Through Climate Action and Social Equity, we will ensure a Vibrant Economy for generations to come.
Green New Deal for Des Moines: Iowa is already a leader in wind energy; we can also become a leader in solar energy. Keep in mind that the cheapest energy we have is the energy we save. We’ve already taken a small step in the right direction by starting the process of measuring energy and water use in our largest buildings, an ordinance that I helped develop. This will lead to growth and good paying jobs in the energy efficiency industry. We should also be creating community solar arrays and combined solar/wind collectors along our main transportation arterials. Imagine if we designated South Ridge Mall and Merle Hay Mall as Commuter Park & Ride spots with solar carports and EV charging stations and had a regular electric shuttle bus to downtown, the Capitol and other high demand destinations. We could create public/private partnerships with DMACC and/or DMU to maintain the sites and use them for education and training of students. This would simultaneously decrease congestion within the City, lower consumption of fossil fuel, and decrease our overall GHG emissions.

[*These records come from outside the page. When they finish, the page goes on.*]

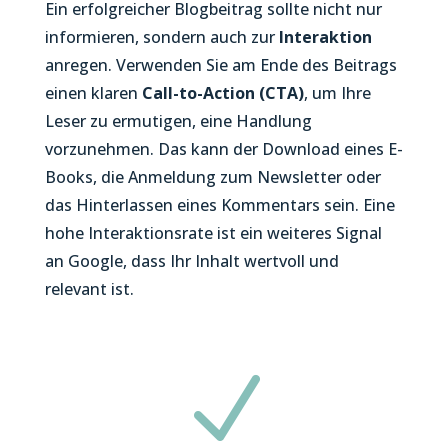
Ein erfolgreicher Blogbeitrag sollte nicht nur
informieren, sondern auch zur
Interaktion
anregen. Verwenden Sie am Ende des Beitrags
einen klaren
Call-to-Action (CTA)
, um Ihre
Leser zu ermutigen, eine Handlung
vorzunehmen. Das kann der Download eines E-
Books, die Anmeldung zum Newsletter oder
das Hinterlassen eines Kommentars sein. Eine
hohe Interaktionsrate ist ein weiteres Signal
an Google, dass Ihr Inhalt wertvoll und
relevant ist.
N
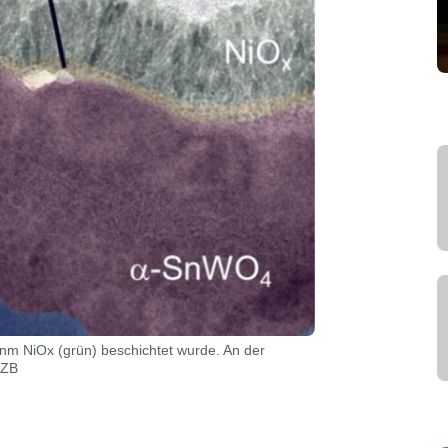
nm NiOx (grün) beschichtet wurde. An der
HZB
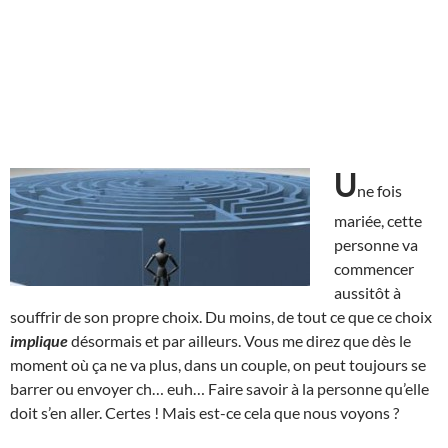
U
ne fois
mariée, cette
personne va
commencer
aussitôt à
souffrir de son propre choix. Du moins, de tout ce que ce choix
implique
désormais et par ailleurs. Vous me direz que dès le
moment où ça ne va plus, dans un couple, on peut toujours se
barrer ou envoyer ch… euh… Faire savoir à la personne qu’elle
doit s’en aller. Certes ! Mais est-ce cela que nous voyons ?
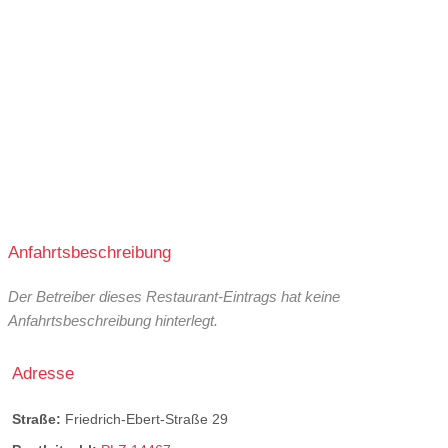
Anfahrtsbeschreibung
Der Betreiber dieses Restaurant-Eintrags hat keine
Anfahrtsbeschreibung hinterlegt.
Adresse
Straße:
Friedrich-Ebert-Straße 29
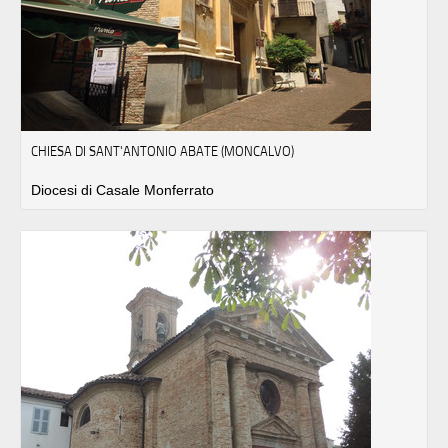
CHIESA DI SANT'ANTONIO ABATE (MONCALVO)
Diocesi di Casale Monferrato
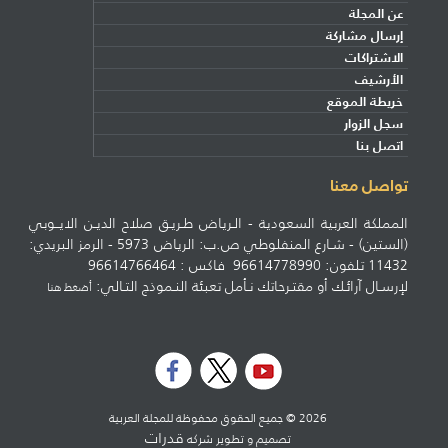
عن المجلة
إرسال مشاركة
الاشتراكات
الأرشيف
خريطة الموقع
سجل الزوار
اتصل بنا
تواصل معنا
المملكة العربية السعودية - الـرياض طـريـق صلاح الديـن الايــوبي
(الستين) - شـارع المنفلوطي ص.ب: الرياض 5973 - الرمز البريدي:
11432 تلفون: 96614778990 فاكس : 96614766464
لإرسـال آرائـك أو مقتـرحاتك نـأمل تعبئة النـموذج التـالي:
أضغط هنا
2026 © جميع الحقوق محفوظة للمجلة العربية
قدرات
تصميم و تطوير شركه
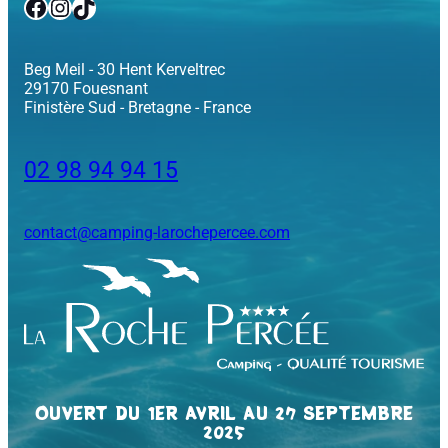
Facebook
Instagram
TikTok
Beg Meil - 30 Hent Kerveltrec
29170 Fouesnant
Finistère Sud - Bretagne - France
02 98 94 94 15
contact@camping-larochepercee.com
OUVERT DU 1ER AVRIL AU 27 SEPTEMBRE
2025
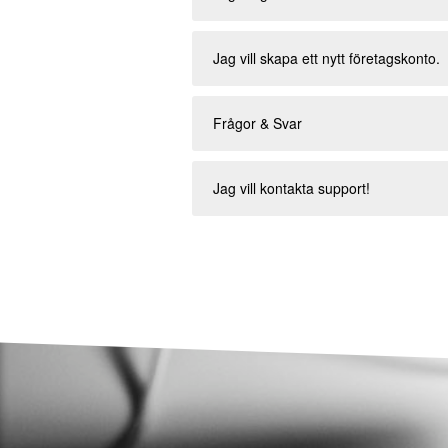
Jag vill skapa ett nytt företagskonto.
Frågor & Svar
Jag vill kontakta support!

Support for Creatives & Entrepreneurs: Des Moines has a vibrant small business, cultural and creative community. We need to tap into and support our out-of-the-box thinkers to help us find ways to make Des Moines a unique destination for residents and visitors alike. What makes us unique? What attracts others to come spend their money here? Small businesses and entrepreneurs are the real backbone of an economy and Des Moines should continue to support unique business enterprises by making the process of getting licenses and approvals as streamlined as is realistically possible. Incubators and shared work space opportunities are trends we definitely want to encourage, as well as continued growth of cultural opportunities.
Urban Farming: As stated in the Climate Action section, Iowa imports an astronomical 90% of our food. In the near future, urban areas are going to need to grow 40-60% of the food they consume within the urban boundary. With the right management, an acre of land can feed several families. We already have a few successful examples of urban farming in Des Moines: Sweet Tooth Farms, LSI’s Global Greens and Dogpatch Urban Gardens, but we need many more. Farming is a good career and keeps dollars circulating in the local economy. It also ensures that fresh, healthy food is available to the local population, thereby improving health outcomes and decreasing healthcare costs overall. The City needs to make sure our zoning code allows for urban farming in pockets of land that can be rehabilitated for growing food, in order to ensure our ability to feed ourselves in the near future. Locally grown food can supply our restaurants, hospitals and large employers. Every school in the district should have a large garden from which meals are prepared and which can be used to educate our children about food and nutrition. Even our jails and prisons should be growing most of the food they use and training the inmates on how to grow food. We need to start planning this now.